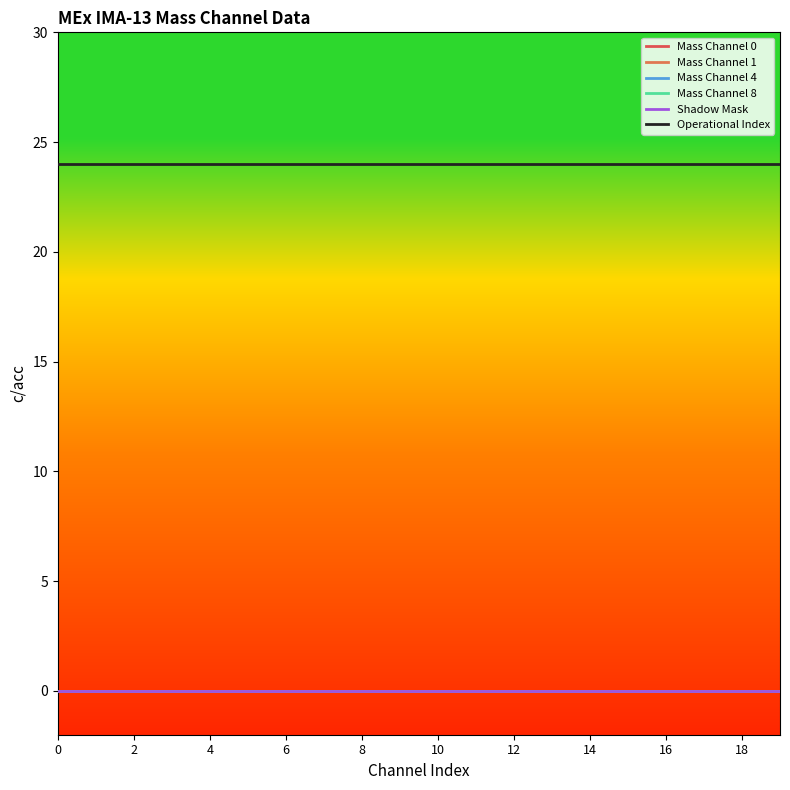

Does the chart have visible grid lines?

No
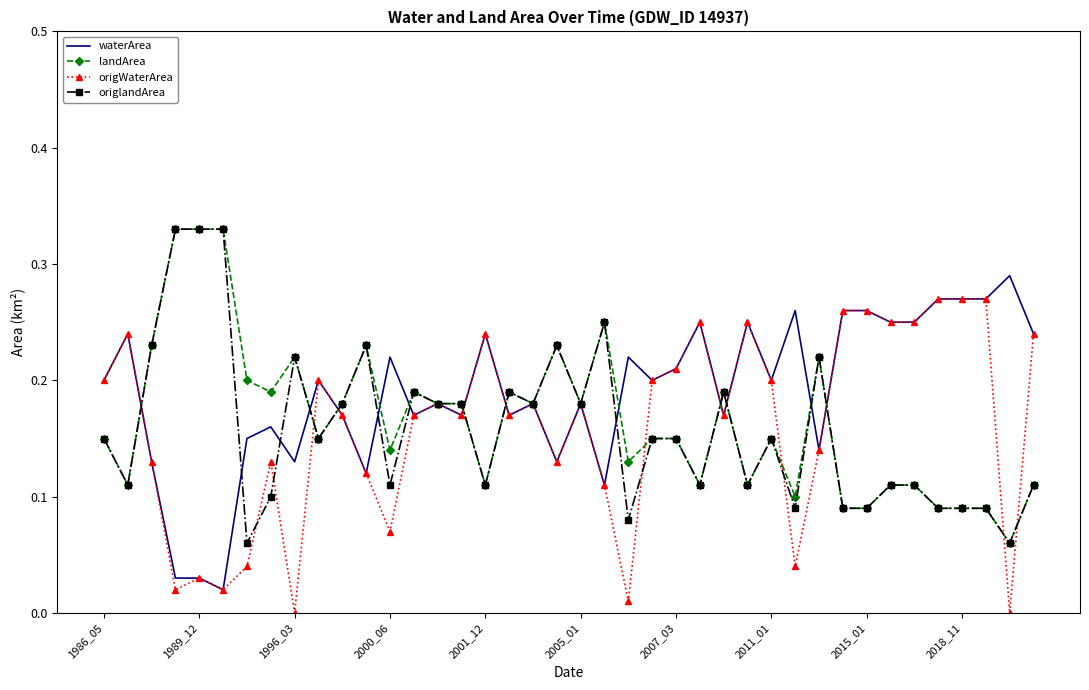

Which series has the largest total across all categories?

waterArea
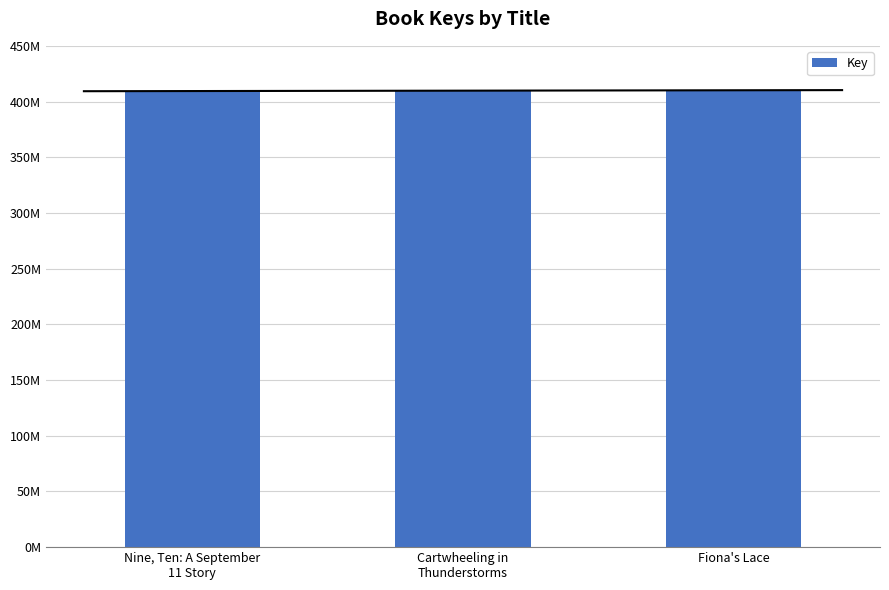

Approximately how many times larger is the value at Fiona's Lace compared to Nine, Ten: A September
11 Story?

1.0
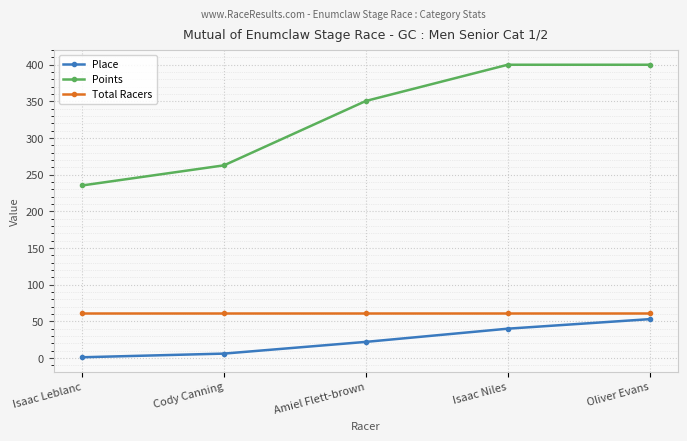

True or false: Total Racers has a value of 61.0 at Oliver Evans.

True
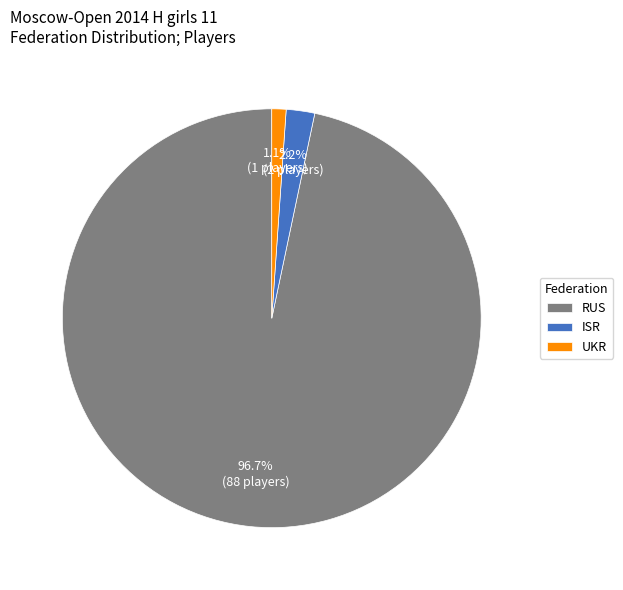

Which slice represents more than half of the pie?

RUS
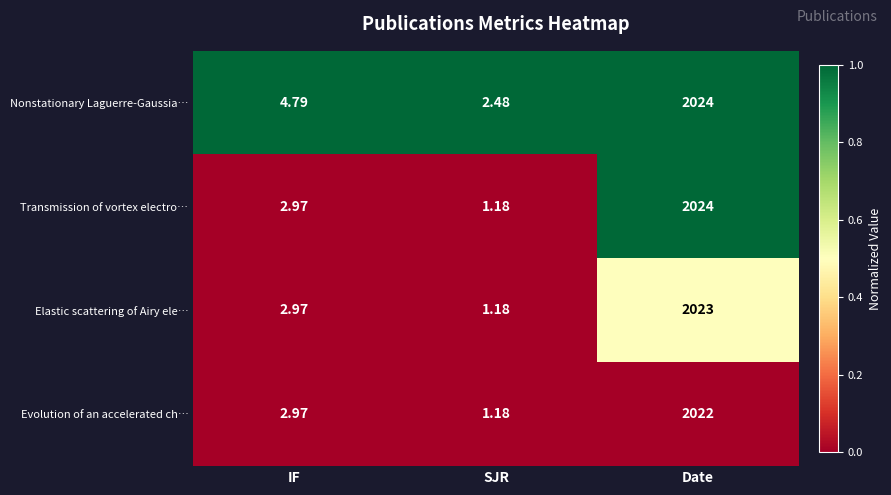

What is the total value across all series at Date?

8093.0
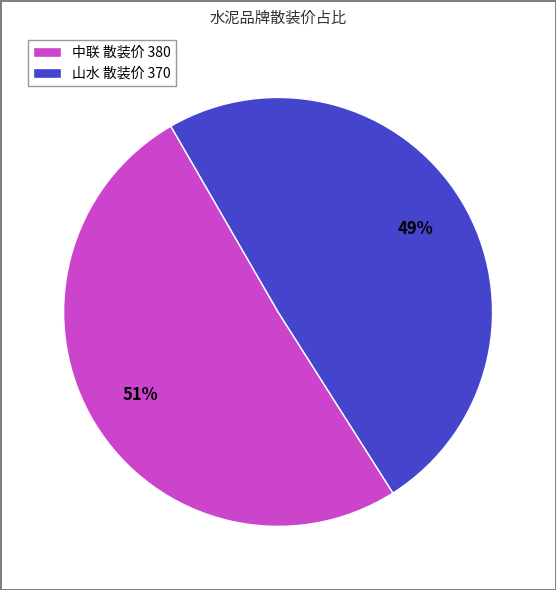

Is it true that 中联 is 51% of the pie?

True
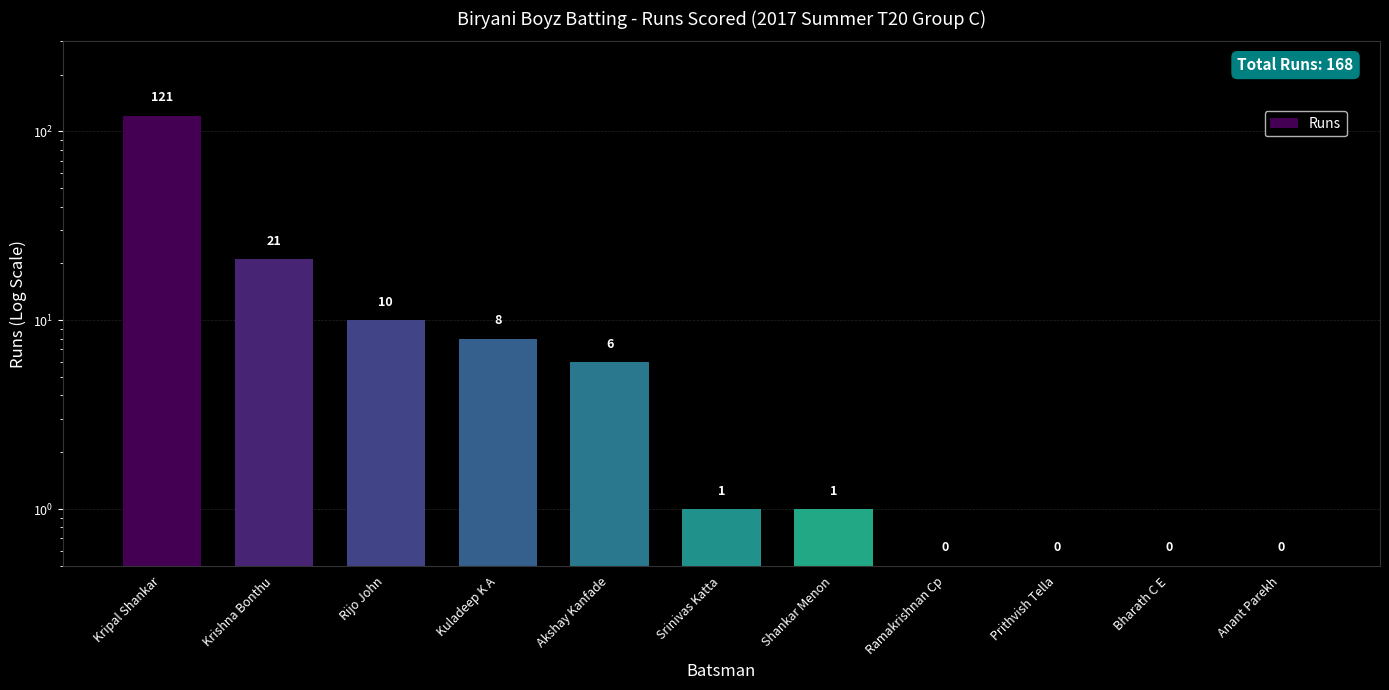

What position from the left is Ramakrishnan Cp?

8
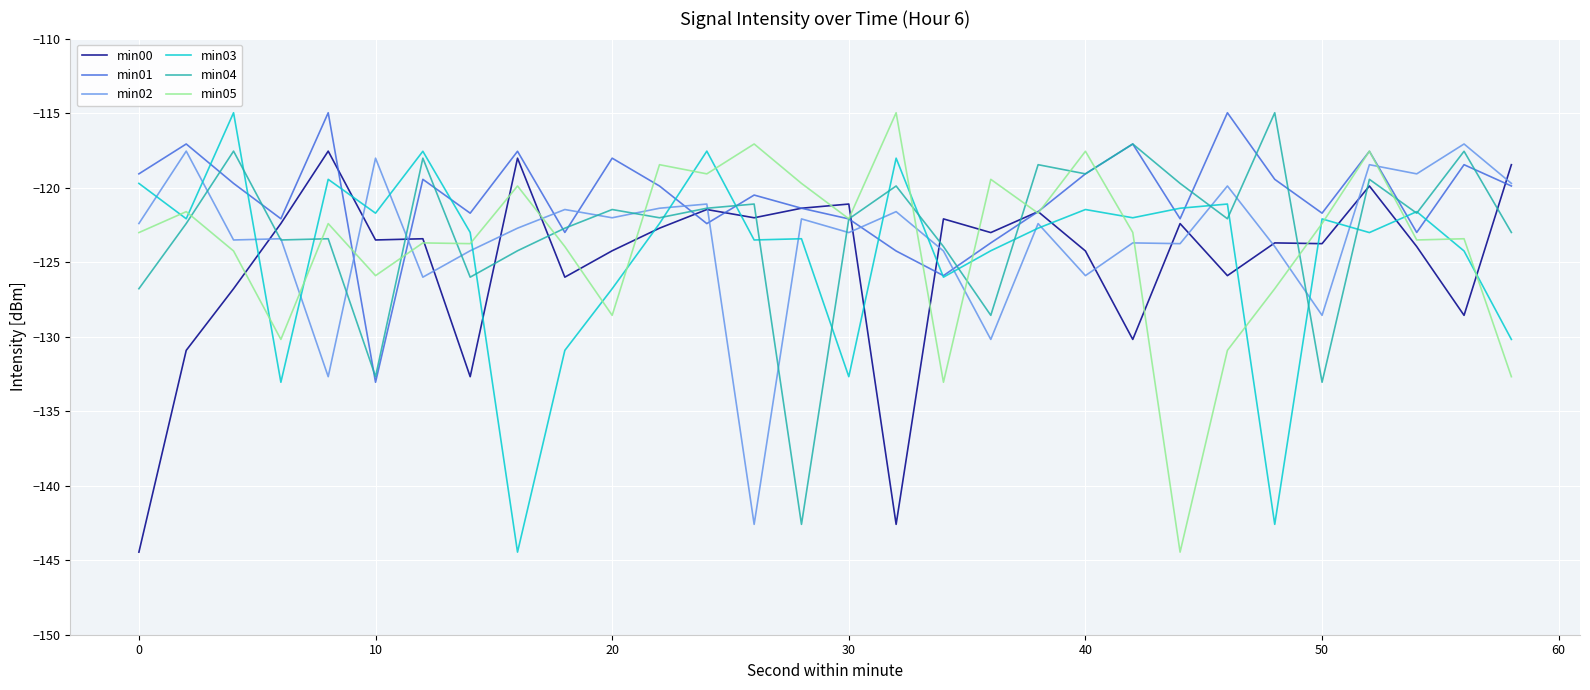

What is the smallest value displayed?

-144.5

####

Change every occurrence of "value" in the lines above to "amount", keeping all other wording intact, and reproduce the full set of lines without the pictures.

Does the chart have visible grid lines?

No

Which series has the largest total across all categories?

waterArea

Approximately how many times larger is the amount at Fiona's Lace compared to Nine, Ten: A September
11 Story?

1.0

True or false: Total Racers has a amount of 61.0 at Oliver Evans.

True

Which slice represents more than half of the pie?

RUS

What is the total amount across all series at Date?

8093.0

Is it true that 中联 is 51% of the pie?

True

What position from the left is Ramakrishnan Cp?

8

What is the smallest amount displayed?

-144.5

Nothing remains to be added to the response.